Identify the theoretical mean and actual calculated mean and compare to each other.

## compare the theoretical parameters vs the actual observed parameters ##

## 1. mean
Row.Mean <- apply(data.1, 1, mean)
observed.Mean <- mean(Row.Mean)
theory.Mean <- 1/lambda

print(observed.Mean) ## the calculated mean
## [1] 4.995456
print(theory.Mean) ## the theoretical mean
## [1] 5

As observed, both mean values are close to each other.

Next is the theoretical standard deviation and variance compared to its actual calculated values.

## 2. variance
observed.Var <- var(Row.Mean)
observed.Std <- sd(Row.Mean)
theory.Std <- ((1/lambda) * (1/sqrt(n)))
theory.Var <- theory.Std^2

print(observed.Std) ## the calculated standard deviation
## [1] 0.7856688
print(theory.Std) ## the theoretical standard deviation
## [1] 0.7905694
print(observed.Var) ## the calculated variance
## [1] 0.6172755
print(theory.Var) ## the theoretical variance
## [1] 0.625

Clearly, the values are very close to each other as expected.

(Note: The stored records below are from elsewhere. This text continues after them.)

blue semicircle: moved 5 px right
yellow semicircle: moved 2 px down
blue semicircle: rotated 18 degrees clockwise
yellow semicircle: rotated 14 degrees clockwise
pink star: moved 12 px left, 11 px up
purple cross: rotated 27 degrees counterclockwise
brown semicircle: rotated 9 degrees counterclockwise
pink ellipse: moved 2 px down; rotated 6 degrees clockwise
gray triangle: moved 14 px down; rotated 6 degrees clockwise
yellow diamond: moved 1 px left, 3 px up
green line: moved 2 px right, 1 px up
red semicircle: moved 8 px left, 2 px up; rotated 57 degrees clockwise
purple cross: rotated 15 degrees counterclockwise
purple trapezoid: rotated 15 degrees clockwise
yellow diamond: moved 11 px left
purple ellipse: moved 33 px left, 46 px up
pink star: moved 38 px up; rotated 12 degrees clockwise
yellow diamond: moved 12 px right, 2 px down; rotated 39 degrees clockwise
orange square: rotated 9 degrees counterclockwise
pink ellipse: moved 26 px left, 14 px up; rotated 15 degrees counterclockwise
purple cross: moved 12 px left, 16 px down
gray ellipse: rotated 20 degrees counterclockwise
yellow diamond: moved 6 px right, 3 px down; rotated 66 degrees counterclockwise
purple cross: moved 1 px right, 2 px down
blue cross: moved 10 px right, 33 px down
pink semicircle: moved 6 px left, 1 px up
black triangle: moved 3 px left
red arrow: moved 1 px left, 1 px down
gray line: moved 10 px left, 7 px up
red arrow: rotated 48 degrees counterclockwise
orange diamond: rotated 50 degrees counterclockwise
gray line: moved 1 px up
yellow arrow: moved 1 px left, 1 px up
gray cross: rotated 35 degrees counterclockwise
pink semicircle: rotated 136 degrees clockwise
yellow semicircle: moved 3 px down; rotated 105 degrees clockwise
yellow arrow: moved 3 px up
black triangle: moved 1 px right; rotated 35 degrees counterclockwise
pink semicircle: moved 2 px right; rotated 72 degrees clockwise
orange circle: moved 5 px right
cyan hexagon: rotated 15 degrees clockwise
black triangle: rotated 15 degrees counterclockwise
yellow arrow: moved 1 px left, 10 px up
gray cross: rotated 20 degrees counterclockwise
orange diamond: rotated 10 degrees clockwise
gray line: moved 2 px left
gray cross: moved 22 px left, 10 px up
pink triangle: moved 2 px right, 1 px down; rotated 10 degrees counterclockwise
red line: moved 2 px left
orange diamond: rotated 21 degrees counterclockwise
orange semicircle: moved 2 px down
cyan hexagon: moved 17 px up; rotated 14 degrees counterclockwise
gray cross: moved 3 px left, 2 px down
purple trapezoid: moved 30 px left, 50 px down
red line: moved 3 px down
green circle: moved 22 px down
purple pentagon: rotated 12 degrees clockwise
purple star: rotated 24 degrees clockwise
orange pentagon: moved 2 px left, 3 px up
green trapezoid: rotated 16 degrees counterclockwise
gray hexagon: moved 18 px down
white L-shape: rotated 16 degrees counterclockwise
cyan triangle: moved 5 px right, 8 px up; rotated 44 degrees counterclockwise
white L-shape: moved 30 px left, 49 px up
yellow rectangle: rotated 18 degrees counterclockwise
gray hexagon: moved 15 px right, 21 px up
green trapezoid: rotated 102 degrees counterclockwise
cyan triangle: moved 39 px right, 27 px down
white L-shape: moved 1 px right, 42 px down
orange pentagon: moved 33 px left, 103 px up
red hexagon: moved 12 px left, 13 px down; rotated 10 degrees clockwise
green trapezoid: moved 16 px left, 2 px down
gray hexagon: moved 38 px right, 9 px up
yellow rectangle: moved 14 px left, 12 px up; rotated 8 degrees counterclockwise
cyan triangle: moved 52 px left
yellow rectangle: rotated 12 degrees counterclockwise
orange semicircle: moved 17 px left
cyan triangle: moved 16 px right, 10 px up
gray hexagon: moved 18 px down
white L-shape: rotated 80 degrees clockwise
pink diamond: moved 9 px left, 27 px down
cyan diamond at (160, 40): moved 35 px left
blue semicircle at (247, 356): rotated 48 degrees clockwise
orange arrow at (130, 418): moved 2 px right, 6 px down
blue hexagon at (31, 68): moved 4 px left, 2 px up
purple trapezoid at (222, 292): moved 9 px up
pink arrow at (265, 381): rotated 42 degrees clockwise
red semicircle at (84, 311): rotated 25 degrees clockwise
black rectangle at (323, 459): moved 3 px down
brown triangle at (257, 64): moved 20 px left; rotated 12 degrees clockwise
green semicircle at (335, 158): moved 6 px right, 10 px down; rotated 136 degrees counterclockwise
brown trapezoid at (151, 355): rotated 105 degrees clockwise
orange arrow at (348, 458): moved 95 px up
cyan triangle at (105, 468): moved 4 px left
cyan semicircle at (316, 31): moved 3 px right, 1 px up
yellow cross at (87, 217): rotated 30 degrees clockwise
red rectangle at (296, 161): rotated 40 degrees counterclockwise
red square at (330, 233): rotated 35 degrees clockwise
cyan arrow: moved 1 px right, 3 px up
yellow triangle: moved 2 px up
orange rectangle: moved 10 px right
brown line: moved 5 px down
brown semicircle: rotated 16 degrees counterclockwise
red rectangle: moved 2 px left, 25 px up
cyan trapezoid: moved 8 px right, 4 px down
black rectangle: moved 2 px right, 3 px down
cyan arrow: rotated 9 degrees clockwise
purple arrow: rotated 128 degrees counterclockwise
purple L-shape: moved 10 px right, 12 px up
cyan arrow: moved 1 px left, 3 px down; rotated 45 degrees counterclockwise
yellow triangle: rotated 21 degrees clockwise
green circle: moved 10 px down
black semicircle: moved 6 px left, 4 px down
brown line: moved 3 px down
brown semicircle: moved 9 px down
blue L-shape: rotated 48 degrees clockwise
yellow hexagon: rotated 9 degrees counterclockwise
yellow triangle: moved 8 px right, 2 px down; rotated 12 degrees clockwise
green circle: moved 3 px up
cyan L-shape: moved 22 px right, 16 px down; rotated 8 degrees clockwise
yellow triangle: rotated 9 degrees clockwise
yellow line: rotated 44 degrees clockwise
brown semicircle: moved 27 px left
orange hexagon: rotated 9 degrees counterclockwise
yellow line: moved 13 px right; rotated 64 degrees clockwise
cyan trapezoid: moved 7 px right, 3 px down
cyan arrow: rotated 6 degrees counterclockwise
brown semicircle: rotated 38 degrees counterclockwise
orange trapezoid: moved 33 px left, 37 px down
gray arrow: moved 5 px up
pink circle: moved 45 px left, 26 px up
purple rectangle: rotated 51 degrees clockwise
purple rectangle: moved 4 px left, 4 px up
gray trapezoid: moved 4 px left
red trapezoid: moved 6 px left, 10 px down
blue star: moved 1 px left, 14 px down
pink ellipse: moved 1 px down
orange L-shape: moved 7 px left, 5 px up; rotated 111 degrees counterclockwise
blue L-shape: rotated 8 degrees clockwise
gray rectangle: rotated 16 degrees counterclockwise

To make it more convincing, we try to visualize the distribution and plot the theoretical and calculated parameters below.

## visualization
Row.Mean <- as.data.frame(Row.Mean)
plot1 <- ggplot(Row.Mean, aes(x = Row.Mean)) + geom_histogram(binwidth = lambda, color = "black", aes(y = ..density..))
plot1 <- plot1 + geom_vline(xintercept = theory.Mean, size=1.0, color = "yellow", linetype = "longdash")
plot1 <- plot1 + geom_vline(xintercept = observed.Mean, size=1.0, color = "red", linetype = "dotted")
plot1 <- plot1 + stat_function(fun = dnorm, args = list(mean = theory.Mean, sd = theory.Std), color = "yellow", size = 1.0)
plot1 <- plot1 + stat_function(fun = dnorm, args = list(mean = observed.Mean, sd = observed.Std), color = "red", size = 1.0)
plot1 <- plot1 + theme_bw()
plot1

The histogram shows the distribution of the mean of the 40 exponential distributions simulated 5000 times. The shape is representative of a bell curve which is a proof that the distribution is normally distributed and follow the Central Limit Theorem. The red line and bell curve represent the plot for the actual observed mean and standard deviation while the yellow line and bell curve represent the theoretical values. The difference as we see is very minimal, which is an evidence that the values are very much similar.

Conclusion

This report shows the difference between the actual calculated and theoretical parameters of an exponential distribution. The difference is very small which shows that the values are similar. It also shows that the distribution of the parameters follow a normal distribution which supports the Central Limit Theorem.